Sono un’infermiera professionale e, avendo lavorato in un nido ospedaliero, conosco il ruolo che da operatori sanitari abbiamo nel renderci complici involontari di allattamenti falliti, di sentimenti di frustrazione e inadeguatezza nelle madri. Nonostante le migliori intenzioni, mi è capitato di essere talvolta testimone e protagonista di interventi che hanno sortito effetti opposti a quelli desiderati, come ad esempio nell’assistenza postpartum a una neomamma.
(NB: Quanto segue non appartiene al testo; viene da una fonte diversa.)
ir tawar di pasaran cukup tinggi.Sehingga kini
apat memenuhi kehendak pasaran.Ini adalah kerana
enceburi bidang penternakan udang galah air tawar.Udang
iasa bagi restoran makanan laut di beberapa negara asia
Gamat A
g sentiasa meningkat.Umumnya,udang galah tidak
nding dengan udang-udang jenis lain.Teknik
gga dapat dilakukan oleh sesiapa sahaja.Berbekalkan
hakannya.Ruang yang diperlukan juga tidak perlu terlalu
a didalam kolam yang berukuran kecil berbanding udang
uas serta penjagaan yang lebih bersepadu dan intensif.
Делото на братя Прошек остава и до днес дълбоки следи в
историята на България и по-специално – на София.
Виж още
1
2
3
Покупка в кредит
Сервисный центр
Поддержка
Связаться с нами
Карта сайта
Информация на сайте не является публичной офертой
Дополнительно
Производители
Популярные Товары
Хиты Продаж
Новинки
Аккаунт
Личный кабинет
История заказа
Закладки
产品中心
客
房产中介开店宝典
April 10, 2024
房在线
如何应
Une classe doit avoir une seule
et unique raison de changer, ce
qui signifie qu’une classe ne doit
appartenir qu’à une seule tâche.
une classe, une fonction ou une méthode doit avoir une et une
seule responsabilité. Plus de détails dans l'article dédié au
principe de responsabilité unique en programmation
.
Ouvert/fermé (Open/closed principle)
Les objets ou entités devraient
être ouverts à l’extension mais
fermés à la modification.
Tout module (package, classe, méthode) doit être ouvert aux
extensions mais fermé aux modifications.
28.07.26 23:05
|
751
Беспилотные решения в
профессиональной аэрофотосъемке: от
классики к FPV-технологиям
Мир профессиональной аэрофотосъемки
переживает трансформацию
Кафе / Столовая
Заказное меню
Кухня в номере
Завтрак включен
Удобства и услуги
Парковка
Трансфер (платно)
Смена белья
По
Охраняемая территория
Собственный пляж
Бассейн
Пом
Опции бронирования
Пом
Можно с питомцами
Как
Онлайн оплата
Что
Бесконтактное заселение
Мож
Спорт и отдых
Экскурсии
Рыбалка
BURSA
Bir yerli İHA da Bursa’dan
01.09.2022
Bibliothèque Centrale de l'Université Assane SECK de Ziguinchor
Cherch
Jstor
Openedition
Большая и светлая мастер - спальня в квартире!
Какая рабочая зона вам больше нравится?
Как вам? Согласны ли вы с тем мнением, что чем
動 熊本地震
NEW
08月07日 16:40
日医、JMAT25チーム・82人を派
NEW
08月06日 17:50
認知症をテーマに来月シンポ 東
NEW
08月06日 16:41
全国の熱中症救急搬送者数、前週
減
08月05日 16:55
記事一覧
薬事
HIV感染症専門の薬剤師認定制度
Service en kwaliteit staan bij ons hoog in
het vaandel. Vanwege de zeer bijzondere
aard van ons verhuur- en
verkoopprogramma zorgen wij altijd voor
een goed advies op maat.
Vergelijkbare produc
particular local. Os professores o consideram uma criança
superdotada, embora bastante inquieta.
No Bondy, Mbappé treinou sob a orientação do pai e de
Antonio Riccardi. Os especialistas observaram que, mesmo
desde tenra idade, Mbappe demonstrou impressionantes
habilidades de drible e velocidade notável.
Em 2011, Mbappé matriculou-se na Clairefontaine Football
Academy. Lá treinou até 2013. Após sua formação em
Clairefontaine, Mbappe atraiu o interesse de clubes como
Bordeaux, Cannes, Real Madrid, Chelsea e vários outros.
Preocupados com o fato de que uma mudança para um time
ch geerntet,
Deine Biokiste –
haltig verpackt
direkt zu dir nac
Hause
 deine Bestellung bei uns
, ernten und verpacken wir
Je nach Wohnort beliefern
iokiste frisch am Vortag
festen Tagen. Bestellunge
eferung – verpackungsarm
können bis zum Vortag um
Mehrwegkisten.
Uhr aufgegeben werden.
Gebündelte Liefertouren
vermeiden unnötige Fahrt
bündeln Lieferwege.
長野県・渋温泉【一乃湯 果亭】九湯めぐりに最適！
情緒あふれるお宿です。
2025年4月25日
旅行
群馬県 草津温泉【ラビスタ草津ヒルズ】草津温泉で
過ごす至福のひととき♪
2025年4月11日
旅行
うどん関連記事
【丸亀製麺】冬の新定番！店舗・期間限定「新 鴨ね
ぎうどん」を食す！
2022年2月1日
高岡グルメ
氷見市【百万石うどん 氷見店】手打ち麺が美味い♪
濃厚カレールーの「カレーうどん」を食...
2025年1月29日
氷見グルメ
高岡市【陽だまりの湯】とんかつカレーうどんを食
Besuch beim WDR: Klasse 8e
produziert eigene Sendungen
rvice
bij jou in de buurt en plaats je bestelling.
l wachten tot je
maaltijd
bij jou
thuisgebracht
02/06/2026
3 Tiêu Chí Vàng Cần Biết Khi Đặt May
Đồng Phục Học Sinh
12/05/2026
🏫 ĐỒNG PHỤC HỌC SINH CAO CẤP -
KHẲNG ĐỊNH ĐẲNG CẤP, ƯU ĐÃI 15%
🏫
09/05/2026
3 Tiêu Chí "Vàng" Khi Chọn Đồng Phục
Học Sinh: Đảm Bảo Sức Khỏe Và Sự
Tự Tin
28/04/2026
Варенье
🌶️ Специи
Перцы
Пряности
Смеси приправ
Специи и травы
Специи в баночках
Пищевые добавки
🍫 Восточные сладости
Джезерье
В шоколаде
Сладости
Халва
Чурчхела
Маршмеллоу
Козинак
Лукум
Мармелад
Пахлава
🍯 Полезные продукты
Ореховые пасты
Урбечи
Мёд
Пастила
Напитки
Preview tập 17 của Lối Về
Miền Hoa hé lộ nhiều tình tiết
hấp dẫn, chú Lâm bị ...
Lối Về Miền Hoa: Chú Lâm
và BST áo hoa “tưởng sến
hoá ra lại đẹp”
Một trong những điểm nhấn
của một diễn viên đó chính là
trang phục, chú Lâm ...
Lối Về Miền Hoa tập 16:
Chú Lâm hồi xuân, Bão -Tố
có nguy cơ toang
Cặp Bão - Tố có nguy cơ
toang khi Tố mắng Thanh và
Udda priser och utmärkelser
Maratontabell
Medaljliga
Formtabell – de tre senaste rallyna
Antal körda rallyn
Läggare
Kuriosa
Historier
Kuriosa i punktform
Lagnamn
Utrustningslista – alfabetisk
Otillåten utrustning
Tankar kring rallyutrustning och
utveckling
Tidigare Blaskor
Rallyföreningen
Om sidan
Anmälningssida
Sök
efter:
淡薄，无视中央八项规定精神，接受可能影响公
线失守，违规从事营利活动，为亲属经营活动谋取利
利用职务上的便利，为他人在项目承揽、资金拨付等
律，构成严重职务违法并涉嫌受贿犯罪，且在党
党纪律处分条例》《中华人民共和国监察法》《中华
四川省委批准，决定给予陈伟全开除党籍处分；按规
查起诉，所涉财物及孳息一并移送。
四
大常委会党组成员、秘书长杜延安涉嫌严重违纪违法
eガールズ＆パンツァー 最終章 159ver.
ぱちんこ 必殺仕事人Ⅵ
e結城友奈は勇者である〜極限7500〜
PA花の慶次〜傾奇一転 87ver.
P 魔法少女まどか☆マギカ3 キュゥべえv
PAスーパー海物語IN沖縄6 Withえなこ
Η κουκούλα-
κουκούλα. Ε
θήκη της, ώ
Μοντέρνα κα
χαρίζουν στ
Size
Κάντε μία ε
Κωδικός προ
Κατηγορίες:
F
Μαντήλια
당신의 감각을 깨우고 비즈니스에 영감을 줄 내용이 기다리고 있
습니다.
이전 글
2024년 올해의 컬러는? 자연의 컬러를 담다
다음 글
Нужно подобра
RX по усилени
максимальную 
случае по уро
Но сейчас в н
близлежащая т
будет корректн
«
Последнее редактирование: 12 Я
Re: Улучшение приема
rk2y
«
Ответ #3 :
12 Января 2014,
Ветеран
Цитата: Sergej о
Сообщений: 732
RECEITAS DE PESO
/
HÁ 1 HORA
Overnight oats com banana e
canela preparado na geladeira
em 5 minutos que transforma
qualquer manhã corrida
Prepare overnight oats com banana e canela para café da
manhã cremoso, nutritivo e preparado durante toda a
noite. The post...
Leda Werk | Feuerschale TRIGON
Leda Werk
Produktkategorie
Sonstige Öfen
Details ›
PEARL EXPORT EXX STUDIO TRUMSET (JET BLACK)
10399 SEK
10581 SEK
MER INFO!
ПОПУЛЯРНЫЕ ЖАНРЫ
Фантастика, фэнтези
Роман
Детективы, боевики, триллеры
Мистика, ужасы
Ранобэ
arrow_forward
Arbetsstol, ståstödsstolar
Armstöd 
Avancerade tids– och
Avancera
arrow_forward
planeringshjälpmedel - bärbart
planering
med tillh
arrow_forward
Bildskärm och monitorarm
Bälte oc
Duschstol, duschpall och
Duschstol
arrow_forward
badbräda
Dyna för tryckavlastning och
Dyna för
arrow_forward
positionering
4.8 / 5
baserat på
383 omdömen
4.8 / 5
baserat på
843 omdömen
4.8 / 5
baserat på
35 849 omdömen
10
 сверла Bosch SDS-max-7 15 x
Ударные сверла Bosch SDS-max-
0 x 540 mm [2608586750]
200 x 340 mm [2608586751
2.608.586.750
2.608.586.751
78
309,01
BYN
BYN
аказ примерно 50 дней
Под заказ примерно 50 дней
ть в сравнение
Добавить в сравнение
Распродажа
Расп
Oggi mi rendo conto che ogni volta che ho tolto dalle braccia di una madre un bimbo che piangeva per farle vedere come calmarlo o, con gesti rapidi e precisi, le ho mostrato come si cambiasse un pannolino o come si facesse un bagnetto, non mi sono soffermata a pensare che forse, con l’ottima intenzione di insegnarle qualcosa, le ho trasmesso il messaggio più temuto: «Non sei capace».
Quando una mamma stremata da un pianto inconsolabile del piccolo va dalle infermiere chiedendo un’aggiunta di latte, o va dal pediatra con il suo carico di dubbi riguardo la propria capacità di allattare, convinta che sia la fame l’unico demone che può turbare la serenità di suo figlio, dare quell’aggiunta di latte artificiale senza esitazione, significa dare fondamento ai suoi timori e dirle che da sola non è in grado di sfamare il suo bambino.
In poche parole, non è capace di fare la mamma. La fretta non aiuta, ma spesso l’assistenza data durante il puerperio è fatta di gesti troppo veloci, soluzioni troppo rapide che non richiedono tempo. Anche perché in ospedale di tempo c’è n’è sempre troppo poco. Spesso i reparti sono pieni e le madri da seguire sono più di quelle che il personale è in grado di assistere. Così, succede che gli operatori si trovino a improvvisare consigli e suggerimenti scorretti, basati unicamente sulla propria esperienza personale, e non su evidenze scientifiche, cosa che innesca spesso meccanismi scorretti e un forte senso di inadeguatezza delle madri al proprio ruolo.
Assistere una donna che ha appena partorito significa lavorare con quella serie di sentimenti e insicurezze che una nascita può provocare, significa sapere che quello che la madre sta vivendo è un momento di estrema fragilità emotiva, significa che chi deve aiutarla deve essere dotato di una grande capacità di ascolto e di empatia.
Se la maternità fosse realmente tutelata come dovrebbe, ci sarebbe maggiore attenzione a questi aspetti e al fatto che chi lavora con le madri ha bisogno di essere formato non solo per la parte che possiamo definire tecnica, ma anche sul come instaurare una relazione che sia di aiuto alla donna. Chi assiste dovrebbe essere in grado di fare silenzio fuori e dentro di sé per potersi mettere in ascolto della madre e comprendere che cosa stia chiedendo veramente.
Diversi studi hanno dimostrato come il migliore intervento sulle madri sia quello che le protegge dalla solitudine: l’intervento di operatori non professionali, con una formazione minima, si è dimostrato sufficiente e risolutivo in molti casi di disagio e di depressione. Una donna che ha appena partorito può sentirsi sola anche in mezzo a tanta gente che si prende apparentemente cura di lei, e questo avviene quando queste persone sono prese più dal ruolo di consigliere e risolutrici dei problemi di un neonato, che da quello di portatrici di cure.
Nonne, mariti, sorelle o amiche possono agire in modo poco appropriato, così che le madri finiscono col sentirsi delle incapaci, in balìa di una moltitudine di persone che pensano di sapere che cosa sia meglio per il loro bambino.
L’antico proverbio africano secondo il quale per crescere un bambino ci vuole un intero villaggio ci ricorda che la maternità è un’esperienza che va condivisa e sostenuta, a tutti i livelli, e il passaggio di saperi e competenze da una madre all’altra può e deve rappresentare una risorsa per l’intera comunità. Dunque, aiutare una donna che deve affrontare un parto o ha appena partorito significa soprattutto aiutarla a riconoscere la sua istintiva conoscenza e le sue innate abilità di madre, senza mai farla sentire inadeguata a sostenere il suo ruolo.